Bounds on curved domain walls in 5d gravity

TL;DR

This paper investigates the possibility of curved domain wall solutions in five-dimensional dilaton gravity, establishing constraints and bounds on curvature based on dilaton coupling and boundary conditions, with implications for the cosmological constant problem.

Contribution

It provides new bounds on curved domain walls in 5d gravity, extending previous results by analyzing general dilaton-dependent brane tensions and their curvature limits.

Findings

No curved deformations for special dilaton coupling.

Curvature bounded by the Kaluza-Klein scale for general dilaton-dependent tension.

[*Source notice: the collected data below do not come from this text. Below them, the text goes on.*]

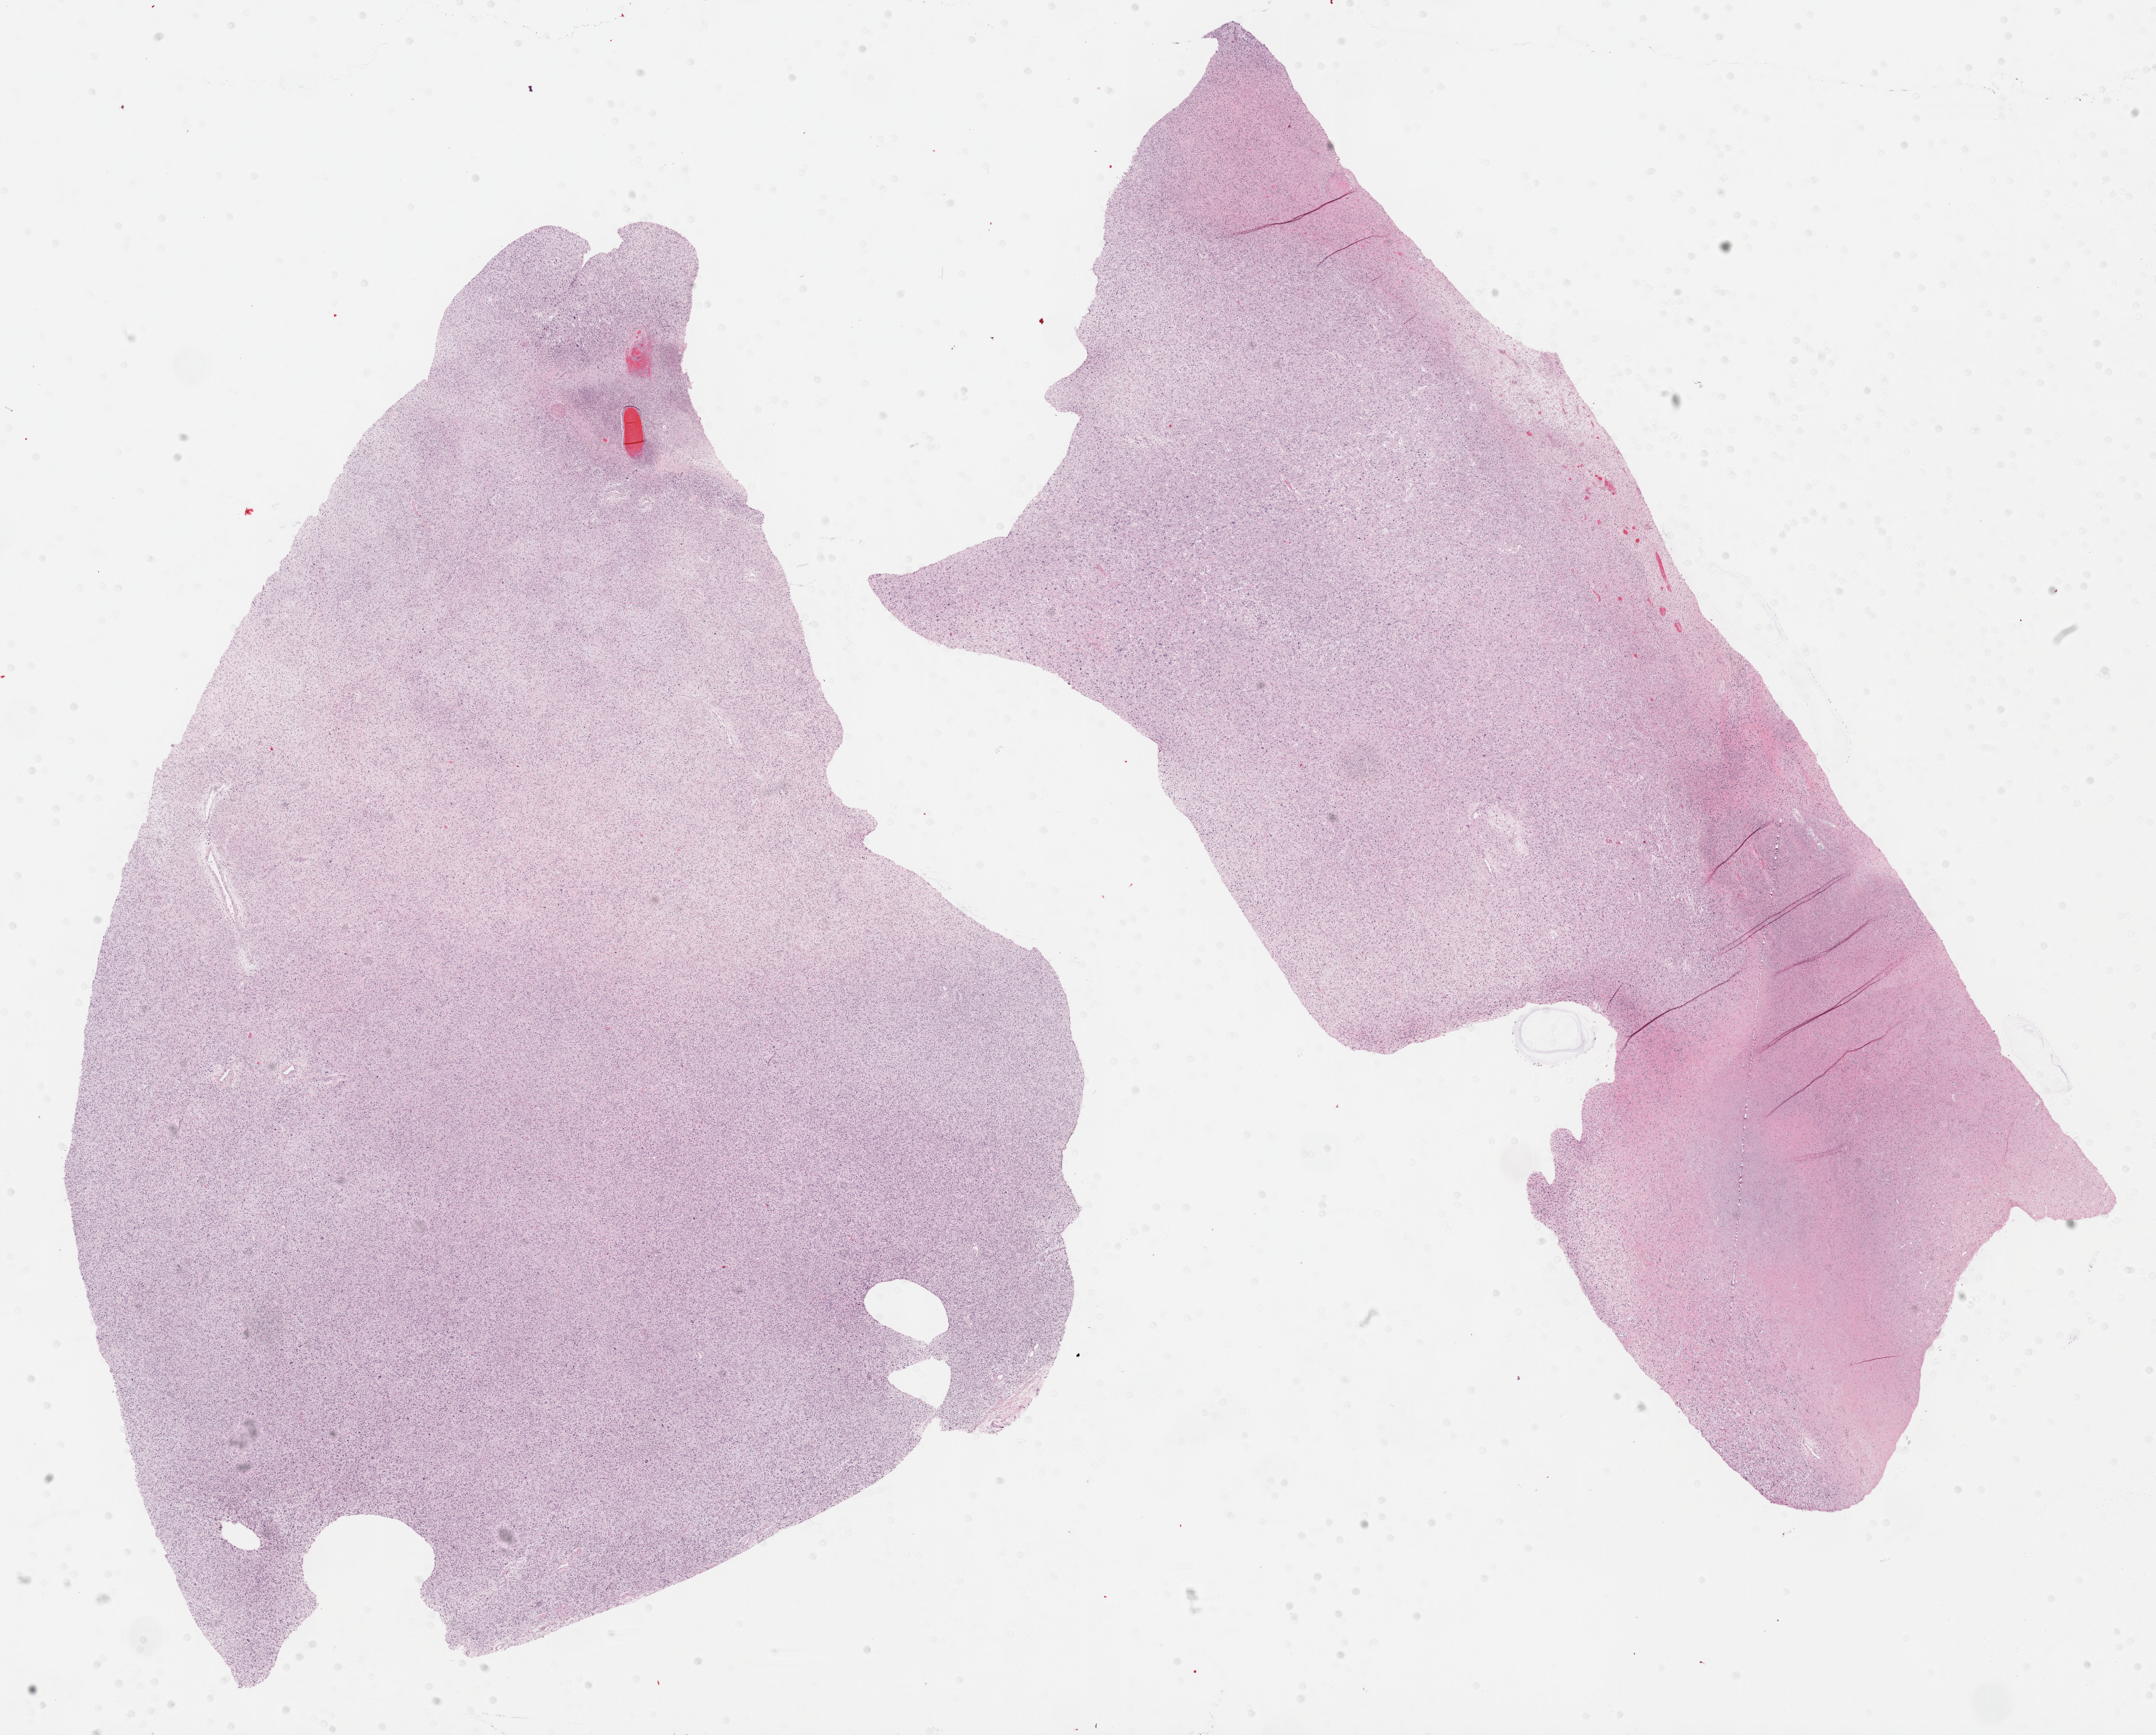
Digitized Hematoxylin and eosin (H&E) stained tissue section (whole slide), whole scanned area (about 26.2 x 21.1 mm, from a 40x scan) shown as a low-resolution overview, FFPE section, sample: primary tumour, retroperitoneum and peritoneum. Patient: female, age at initial diagnosis 76 years.
Pathologic diagnosis: Dedifferentiated liposarcoma (retroperitoneum).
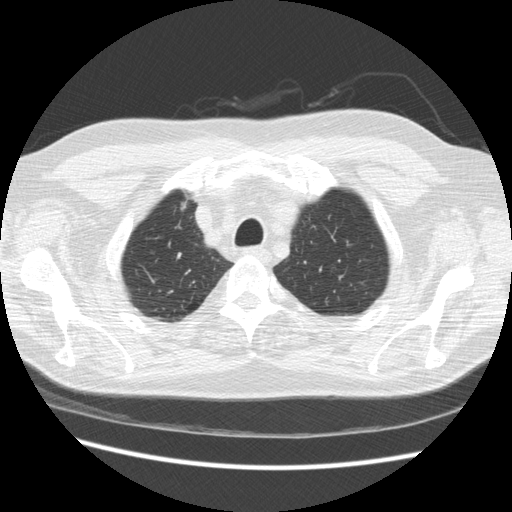
Low-dose screening chest CT, one axial slice. Slice 195 of 234 in the series (ordered by position). Reconstruction kernel STANDARD. Lung window (W 1500 / L -600 HU). 2.5 mm slice thickness. 512 × 512 image matrix, field of view 360 × 360 mm.
Outlined on this slice (manually delineated by an expert):
- lesion 1 (tumor, upper lobe of right lung): bounding box (x1, y1, x2, y2) in pixels: (181, 200, 187, 210)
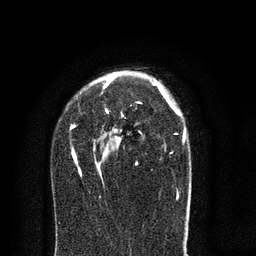
Breast MRI (dynamic contrast-enhanced), one axial slice; position 54 of 80 along the scan axis; cropped to one breast; dynamic contrast-enhanced series, time point 2 of 8 at this slice position (early post-contrast); 3 T; TE 2.1 ms, TR 5 ms; 2 mm slice thickness; 256 × 256 image matrix. Female patient.
Annotated regions visible in this slice (semi-automatically segmented with operator editing):
- enhancing-tissue mask used for the functional tumour volume (all voxels passing the contrast-enhancement thresholds inside the analysis volume; usually the tumour): bounding box (x1, y1, x2, y2) in pixels: (70, 71, 186, 200)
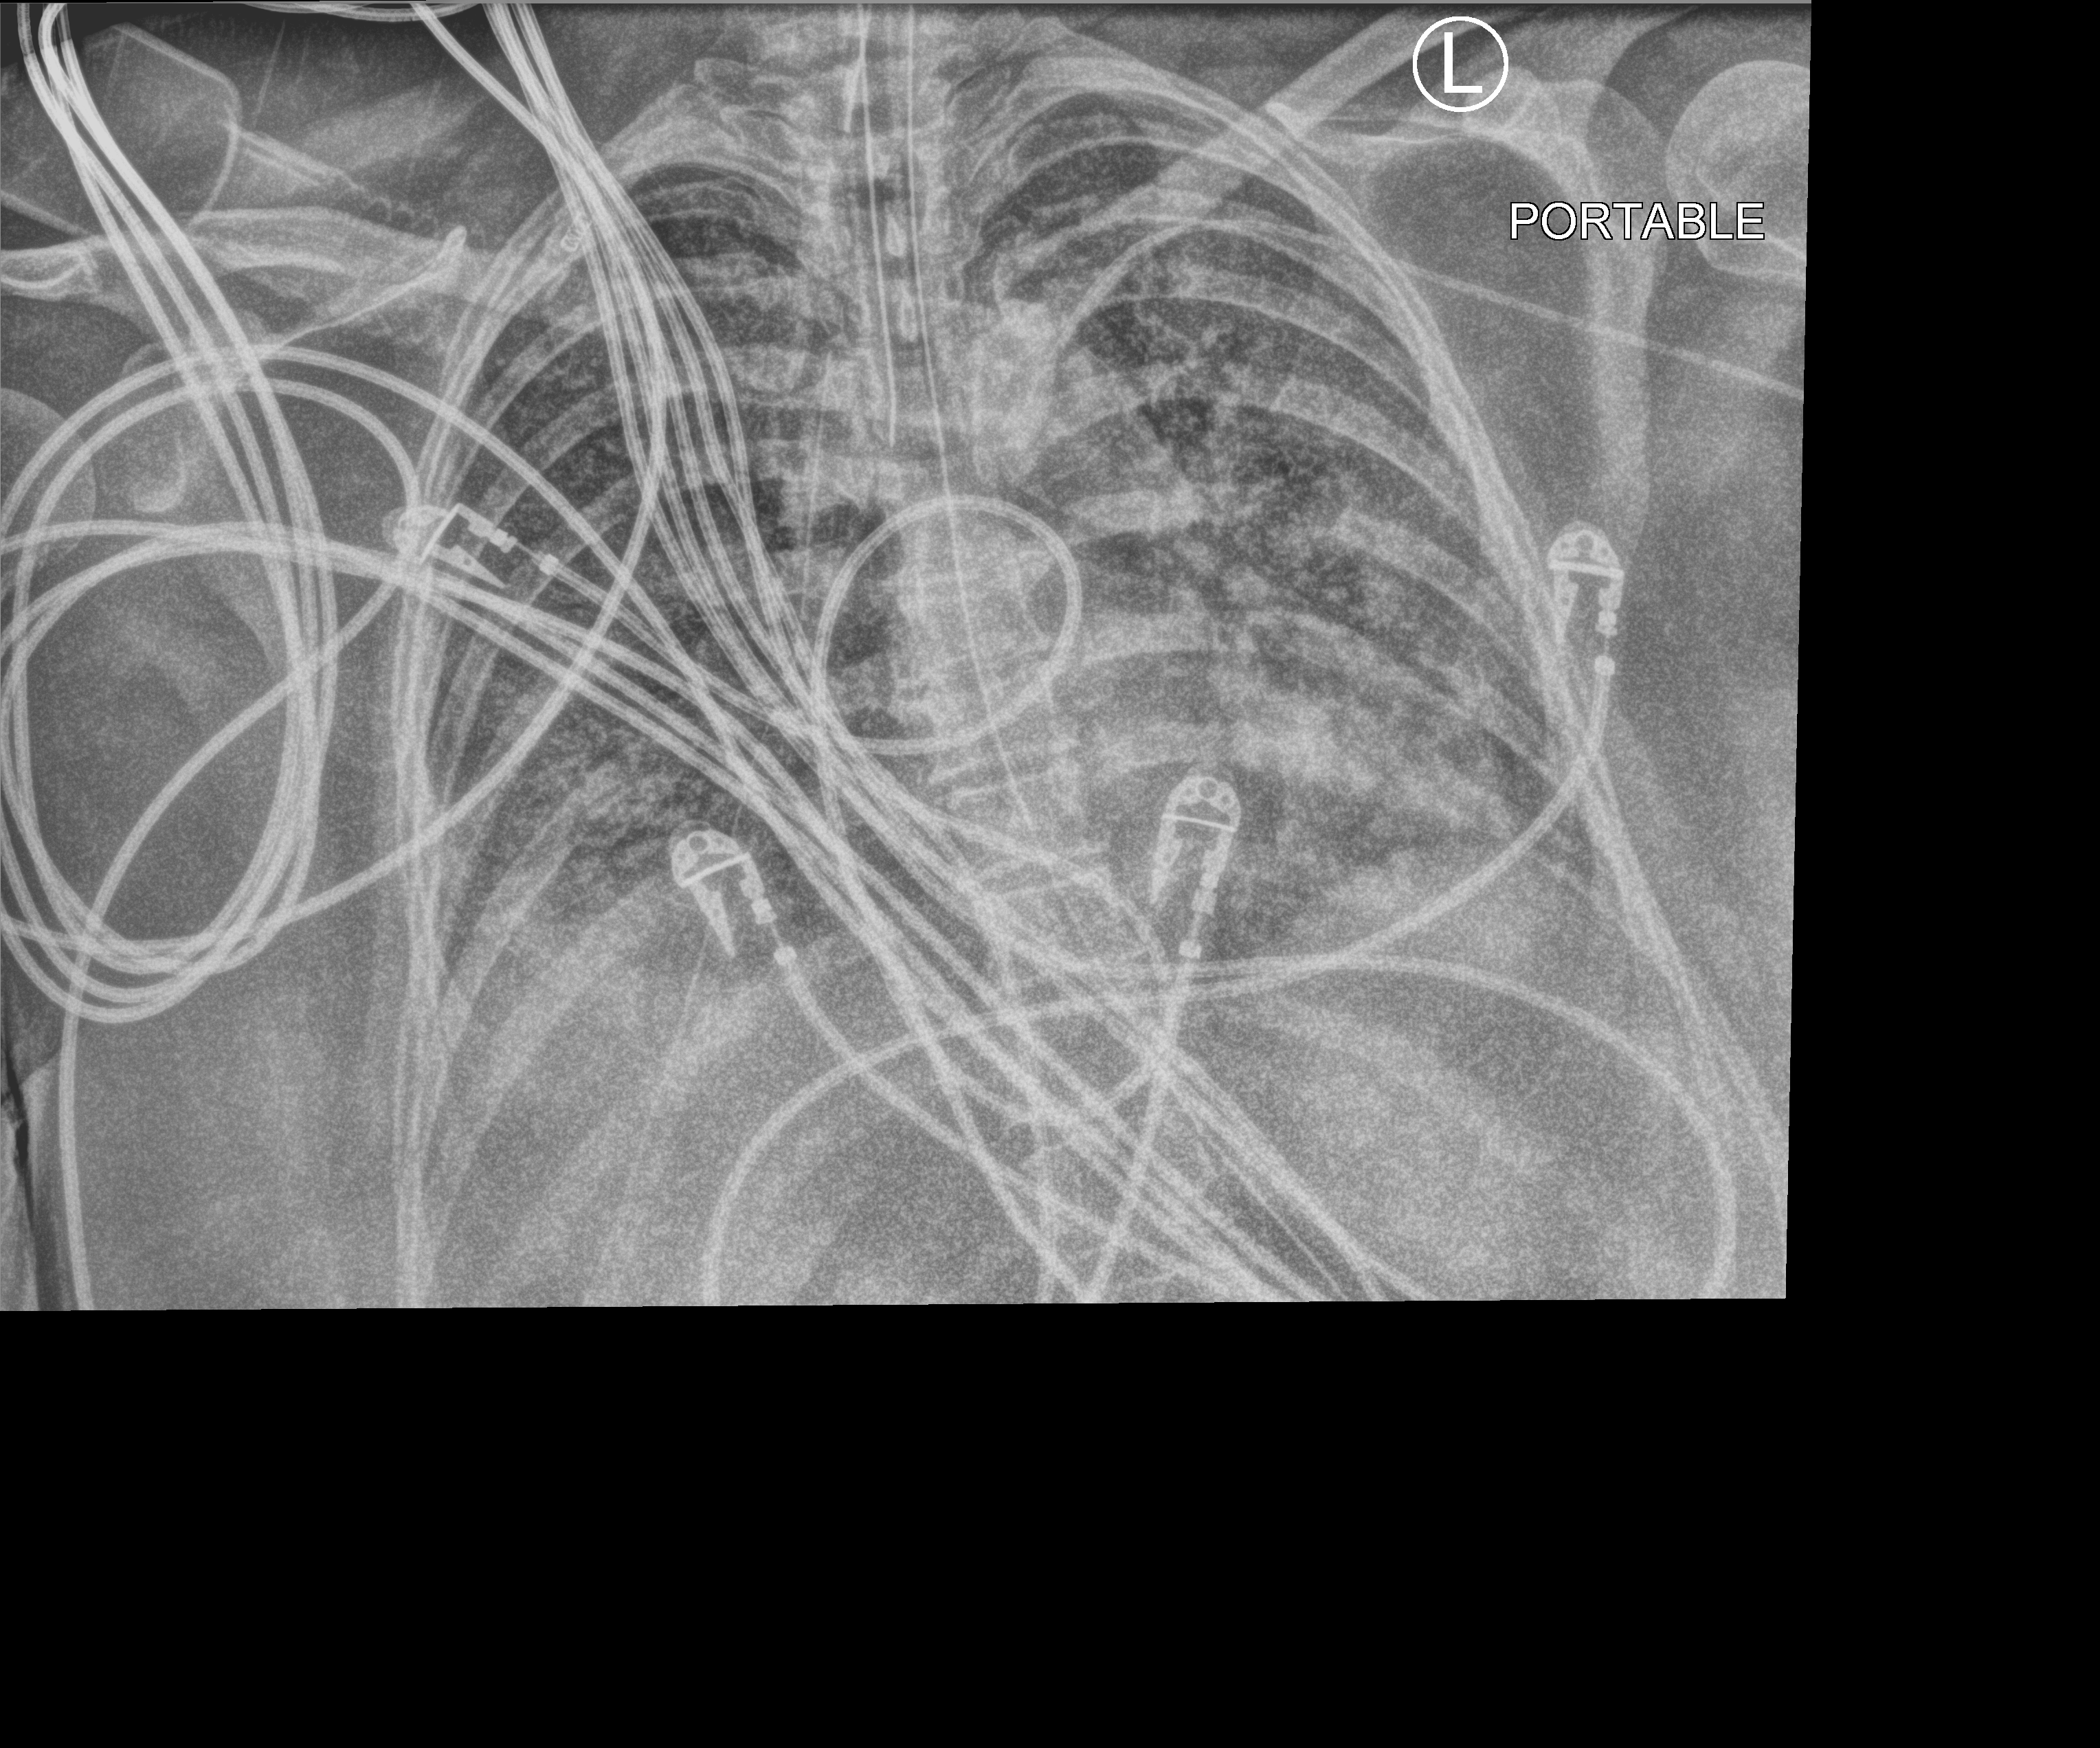
Bedside chest radiograph (computed radiography); anteroposterior (AP) projection. Patient hospitalised with COVID-19; female, aged 18–59 years.
Hospital-stay facts (about this admission, not read from this image; timing relative to this image not recorded):
- mechanically ventilated during this hospital stay: yes
- hypertension (admission record): yes
- admitted to intensive care during this hospital stay: yes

Confirmed previous results using symmetry arguments.

Abstract

We discuss maximally symmetric curved deformations of the flat domain wall solutions of five-dimensional dilaton gravity that appeared in a recent approach to the cosmological constant problem. By analyzing the bulk field configurations and the boundary conditions at a four-dimensional maximally symmetric curved domain wall, we obtain constraints on such solutions. For a special dilaton coupling to the brane tension that appeared in recent works, we find no curved deformations, confirming and extending slightly a result of Arkani-Hamed et al which was argued using a $Z_2$-symmetry of the solution. For more general dilaton-dependent brane tension, we find that the curvature is bounded by the Kaluza-Klein scale in the fifth dimension.